> [TASK PROMPT] Using the data beneath, show every line that includes the word "first".

> [Stored data]
+-------+
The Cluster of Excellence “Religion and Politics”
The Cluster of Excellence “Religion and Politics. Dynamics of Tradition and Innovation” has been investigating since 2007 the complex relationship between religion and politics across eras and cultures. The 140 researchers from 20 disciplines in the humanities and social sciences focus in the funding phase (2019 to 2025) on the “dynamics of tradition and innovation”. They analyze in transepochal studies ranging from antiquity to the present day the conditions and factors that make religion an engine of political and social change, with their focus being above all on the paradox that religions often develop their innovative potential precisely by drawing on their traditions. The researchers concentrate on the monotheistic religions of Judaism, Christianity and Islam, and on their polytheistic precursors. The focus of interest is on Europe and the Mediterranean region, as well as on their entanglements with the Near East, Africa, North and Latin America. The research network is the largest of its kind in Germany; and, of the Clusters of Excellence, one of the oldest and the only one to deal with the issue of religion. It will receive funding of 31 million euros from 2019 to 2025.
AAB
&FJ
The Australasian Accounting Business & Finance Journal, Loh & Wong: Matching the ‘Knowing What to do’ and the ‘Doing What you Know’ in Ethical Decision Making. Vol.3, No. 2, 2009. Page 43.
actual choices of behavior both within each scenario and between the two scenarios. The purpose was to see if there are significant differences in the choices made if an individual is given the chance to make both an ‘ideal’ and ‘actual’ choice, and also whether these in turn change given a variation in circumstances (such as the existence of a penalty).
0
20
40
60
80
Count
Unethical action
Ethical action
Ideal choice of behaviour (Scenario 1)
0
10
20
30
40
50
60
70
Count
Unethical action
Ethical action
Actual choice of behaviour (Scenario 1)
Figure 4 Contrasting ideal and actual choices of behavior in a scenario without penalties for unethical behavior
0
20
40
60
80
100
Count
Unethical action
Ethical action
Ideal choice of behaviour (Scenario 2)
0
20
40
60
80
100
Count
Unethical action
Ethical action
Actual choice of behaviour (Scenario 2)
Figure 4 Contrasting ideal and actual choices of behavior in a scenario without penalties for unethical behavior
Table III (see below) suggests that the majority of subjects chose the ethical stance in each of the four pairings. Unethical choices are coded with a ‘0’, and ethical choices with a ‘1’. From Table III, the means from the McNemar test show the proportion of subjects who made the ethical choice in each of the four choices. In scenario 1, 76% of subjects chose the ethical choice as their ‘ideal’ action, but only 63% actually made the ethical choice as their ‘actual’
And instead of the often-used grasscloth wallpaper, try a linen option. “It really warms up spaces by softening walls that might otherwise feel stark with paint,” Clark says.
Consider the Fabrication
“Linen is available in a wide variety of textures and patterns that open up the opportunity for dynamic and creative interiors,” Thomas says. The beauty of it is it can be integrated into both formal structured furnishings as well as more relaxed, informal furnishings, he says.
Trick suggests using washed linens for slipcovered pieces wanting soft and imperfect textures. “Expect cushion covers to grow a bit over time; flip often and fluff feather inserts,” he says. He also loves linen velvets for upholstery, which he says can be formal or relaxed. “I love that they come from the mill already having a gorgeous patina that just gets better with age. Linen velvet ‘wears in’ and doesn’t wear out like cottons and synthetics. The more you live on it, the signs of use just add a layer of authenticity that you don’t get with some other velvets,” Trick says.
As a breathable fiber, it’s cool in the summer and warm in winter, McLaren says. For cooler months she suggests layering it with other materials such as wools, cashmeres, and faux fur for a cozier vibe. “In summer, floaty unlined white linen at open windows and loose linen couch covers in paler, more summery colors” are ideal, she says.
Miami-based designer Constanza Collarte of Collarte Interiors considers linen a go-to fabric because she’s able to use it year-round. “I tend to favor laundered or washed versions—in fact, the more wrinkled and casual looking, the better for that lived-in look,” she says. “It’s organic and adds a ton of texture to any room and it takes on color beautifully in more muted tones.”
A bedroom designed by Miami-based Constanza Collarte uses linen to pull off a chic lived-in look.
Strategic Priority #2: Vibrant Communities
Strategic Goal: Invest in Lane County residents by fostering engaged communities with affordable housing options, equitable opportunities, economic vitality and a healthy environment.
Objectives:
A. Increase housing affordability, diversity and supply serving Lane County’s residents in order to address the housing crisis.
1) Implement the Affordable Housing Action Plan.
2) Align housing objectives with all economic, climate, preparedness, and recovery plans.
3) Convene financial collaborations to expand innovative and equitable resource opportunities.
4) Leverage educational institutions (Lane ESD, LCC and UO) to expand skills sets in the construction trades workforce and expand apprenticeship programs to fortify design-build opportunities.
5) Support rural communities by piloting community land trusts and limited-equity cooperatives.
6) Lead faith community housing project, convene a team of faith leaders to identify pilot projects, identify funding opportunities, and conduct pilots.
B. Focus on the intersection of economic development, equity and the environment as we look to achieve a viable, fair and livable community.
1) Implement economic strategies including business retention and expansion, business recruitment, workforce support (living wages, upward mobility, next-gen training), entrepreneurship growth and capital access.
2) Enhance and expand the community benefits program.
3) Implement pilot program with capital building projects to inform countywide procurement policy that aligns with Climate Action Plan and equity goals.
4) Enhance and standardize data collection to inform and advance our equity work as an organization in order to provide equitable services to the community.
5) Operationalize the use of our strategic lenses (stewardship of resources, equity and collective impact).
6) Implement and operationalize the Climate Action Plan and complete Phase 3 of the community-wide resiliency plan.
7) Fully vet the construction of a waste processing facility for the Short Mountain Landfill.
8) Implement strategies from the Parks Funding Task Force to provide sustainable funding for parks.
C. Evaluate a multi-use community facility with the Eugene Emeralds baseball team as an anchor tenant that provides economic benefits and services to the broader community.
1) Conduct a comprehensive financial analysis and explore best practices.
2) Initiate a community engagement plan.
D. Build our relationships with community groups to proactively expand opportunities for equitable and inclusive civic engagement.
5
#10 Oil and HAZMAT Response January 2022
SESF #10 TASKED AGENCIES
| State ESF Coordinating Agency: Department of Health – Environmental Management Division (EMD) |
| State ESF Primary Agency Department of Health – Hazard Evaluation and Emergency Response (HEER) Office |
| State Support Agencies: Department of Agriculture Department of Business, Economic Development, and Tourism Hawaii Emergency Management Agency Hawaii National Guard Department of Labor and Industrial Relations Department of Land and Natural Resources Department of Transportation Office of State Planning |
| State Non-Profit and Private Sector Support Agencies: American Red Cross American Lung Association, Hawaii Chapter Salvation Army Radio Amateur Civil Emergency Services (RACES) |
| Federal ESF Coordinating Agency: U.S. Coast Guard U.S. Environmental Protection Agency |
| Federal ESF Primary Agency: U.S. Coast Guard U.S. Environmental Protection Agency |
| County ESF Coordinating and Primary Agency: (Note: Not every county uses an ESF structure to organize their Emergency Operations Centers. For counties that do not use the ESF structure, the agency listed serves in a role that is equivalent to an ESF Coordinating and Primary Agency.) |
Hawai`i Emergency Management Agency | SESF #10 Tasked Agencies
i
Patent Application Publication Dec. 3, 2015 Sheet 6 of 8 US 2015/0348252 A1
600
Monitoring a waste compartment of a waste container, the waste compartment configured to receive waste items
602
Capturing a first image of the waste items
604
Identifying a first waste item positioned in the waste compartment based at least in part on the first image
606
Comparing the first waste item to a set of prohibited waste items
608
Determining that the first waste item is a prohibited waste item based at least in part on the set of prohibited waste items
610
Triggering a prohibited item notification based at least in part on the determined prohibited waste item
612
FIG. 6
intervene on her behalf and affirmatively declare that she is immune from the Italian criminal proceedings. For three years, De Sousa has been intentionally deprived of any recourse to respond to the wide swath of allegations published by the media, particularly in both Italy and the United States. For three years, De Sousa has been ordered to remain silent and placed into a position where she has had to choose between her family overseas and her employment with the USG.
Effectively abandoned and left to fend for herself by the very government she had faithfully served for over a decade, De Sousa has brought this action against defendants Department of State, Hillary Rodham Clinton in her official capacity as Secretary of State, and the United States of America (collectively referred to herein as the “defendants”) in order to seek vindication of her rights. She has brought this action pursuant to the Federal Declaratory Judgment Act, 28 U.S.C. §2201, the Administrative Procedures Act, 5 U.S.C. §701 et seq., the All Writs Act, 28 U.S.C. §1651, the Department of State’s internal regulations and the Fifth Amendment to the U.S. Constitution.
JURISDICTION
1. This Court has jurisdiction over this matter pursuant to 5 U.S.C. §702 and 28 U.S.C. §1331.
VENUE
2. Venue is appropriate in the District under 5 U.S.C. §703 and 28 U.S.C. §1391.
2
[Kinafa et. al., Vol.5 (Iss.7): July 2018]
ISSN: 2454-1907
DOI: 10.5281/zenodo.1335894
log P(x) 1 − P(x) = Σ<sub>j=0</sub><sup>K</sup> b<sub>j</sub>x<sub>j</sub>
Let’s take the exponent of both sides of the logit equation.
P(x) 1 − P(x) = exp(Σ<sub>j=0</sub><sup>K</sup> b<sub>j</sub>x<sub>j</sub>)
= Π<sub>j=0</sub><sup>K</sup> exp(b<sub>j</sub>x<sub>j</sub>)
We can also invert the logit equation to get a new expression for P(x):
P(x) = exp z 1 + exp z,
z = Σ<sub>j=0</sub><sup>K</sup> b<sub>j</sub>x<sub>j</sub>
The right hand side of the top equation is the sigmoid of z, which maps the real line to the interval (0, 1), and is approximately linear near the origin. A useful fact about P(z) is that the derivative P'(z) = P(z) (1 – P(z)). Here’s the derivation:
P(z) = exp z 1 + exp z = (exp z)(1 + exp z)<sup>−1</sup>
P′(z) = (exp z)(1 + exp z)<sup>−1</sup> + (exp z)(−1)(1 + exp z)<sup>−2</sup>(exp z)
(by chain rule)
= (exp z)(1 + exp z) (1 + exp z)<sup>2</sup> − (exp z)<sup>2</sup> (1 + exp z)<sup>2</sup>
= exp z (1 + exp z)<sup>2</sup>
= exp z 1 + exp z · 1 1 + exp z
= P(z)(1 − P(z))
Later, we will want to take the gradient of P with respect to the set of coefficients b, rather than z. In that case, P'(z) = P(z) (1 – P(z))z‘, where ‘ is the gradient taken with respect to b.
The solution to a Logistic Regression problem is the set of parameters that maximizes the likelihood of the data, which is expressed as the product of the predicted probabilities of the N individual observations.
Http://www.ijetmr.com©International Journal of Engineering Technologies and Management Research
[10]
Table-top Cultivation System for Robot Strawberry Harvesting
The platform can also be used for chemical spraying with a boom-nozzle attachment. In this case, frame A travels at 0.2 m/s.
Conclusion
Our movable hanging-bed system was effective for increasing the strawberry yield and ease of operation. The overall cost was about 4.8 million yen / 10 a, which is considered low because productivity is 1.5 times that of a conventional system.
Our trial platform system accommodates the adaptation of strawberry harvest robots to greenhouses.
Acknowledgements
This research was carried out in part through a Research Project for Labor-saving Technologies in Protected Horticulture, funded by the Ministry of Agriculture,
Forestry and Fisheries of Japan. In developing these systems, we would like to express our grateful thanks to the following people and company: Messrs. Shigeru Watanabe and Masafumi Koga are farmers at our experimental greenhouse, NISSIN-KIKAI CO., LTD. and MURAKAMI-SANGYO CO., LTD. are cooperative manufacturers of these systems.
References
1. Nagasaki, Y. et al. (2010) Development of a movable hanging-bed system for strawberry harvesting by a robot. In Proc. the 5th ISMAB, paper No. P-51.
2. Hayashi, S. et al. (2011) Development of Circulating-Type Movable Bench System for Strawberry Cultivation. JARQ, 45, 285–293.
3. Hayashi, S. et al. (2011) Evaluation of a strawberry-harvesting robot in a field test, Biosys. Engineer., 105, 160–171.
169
+-------+
> [SOLUTION TO THIS TASK]
Capturing a first image of the waste items
Identifying a first waste item positioned in the waste compartment based at least in part on the first image
Comparing the first waste item to a set of prohibited waste items
Determining that the first waste item is a prohibited waste item based at least in part on the set of prohibited waste items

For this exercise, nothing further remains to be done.